◆ WORK ITEM: The exercise asks you to copy every line below in which "Department" appears.

◇ ◇ ◇ ◇ ◇ ◇ ◇

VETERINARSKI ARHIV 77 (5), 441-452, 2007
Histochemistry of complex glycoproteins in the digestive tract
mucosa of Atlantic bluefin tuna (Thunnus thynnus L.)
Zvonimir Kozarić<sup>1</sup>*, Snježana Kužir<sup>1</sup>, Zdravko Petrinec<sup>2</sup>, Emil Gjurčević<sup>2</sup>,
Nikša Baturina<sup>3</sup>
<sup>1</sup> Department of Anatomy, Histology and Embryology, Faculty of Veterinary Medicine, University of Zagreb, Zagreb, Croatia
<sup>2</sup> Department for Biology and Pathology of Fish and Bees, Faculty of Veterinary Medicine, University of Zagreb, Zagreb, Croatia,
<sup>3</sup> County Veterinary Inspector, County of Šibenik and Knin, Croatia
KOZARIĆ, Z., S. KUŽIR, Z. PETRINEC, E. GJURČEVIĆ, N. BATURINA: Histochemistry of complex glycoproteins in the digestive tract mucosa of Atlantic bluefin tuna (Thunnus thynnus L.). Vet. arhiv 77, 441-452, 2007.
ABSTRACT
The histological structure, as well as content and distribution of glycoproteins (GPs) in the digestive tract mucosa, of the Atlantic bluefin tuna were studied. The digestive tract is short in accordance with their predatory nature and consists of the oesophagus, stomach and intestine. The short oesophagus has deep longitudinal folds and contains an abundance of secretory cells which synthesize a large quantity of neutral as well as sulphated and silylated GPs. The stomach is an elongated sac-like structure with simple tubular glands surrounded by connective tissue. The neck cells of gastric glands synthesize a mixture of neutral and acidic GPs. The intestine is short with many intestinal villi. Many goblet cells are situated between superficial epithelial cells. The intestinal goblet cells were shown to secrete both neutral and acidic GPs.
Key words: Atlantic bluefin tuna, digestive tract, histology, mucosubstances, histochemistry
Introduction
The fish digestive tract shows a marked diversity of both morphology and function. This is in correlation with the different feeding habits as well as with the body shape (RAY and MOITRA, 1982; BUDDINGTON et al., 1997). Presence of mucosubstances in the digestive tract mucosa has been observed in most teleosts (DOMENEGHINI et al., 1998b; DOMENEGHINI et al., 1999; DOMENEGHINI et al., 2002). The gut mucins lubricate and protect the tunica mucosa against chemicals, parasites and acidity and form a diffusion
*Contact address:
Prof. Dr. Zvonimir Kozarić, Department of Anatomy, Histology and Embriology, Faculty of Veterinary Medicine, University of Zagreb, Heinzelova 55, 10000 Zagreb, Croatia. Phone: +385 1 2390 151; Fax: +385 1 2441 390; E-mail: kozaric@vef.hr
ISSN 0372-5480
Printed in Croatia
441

◇ ◇ ◇ ◇ ◇ ◇ ◇

◆ SOLUTION TO THE PROBLEM:
<sup>1</sup> Department of Anatomy, Histology and Embryology, Faculty of Veterinary Medicine, University of Zagreb, Zagreb, Croatia
<sup>2</sup> Department for Biology and Pathology of Fish and Bees, Faculty of Veterinary Medicine, University of Zagreb, Zagreb, Croatia,
Prof. Dr. Zvonimir Kozarić, Department of Anatomy, Histology and Embriology, Faculty of Veterinary Medicine, University of Zagreb, Heinzelova 55, 10000 Zagreb, Croatia. Phone: +385 1 2390 151; Fax: +385 1 2441 390; E-mail: kozaric@vef.hr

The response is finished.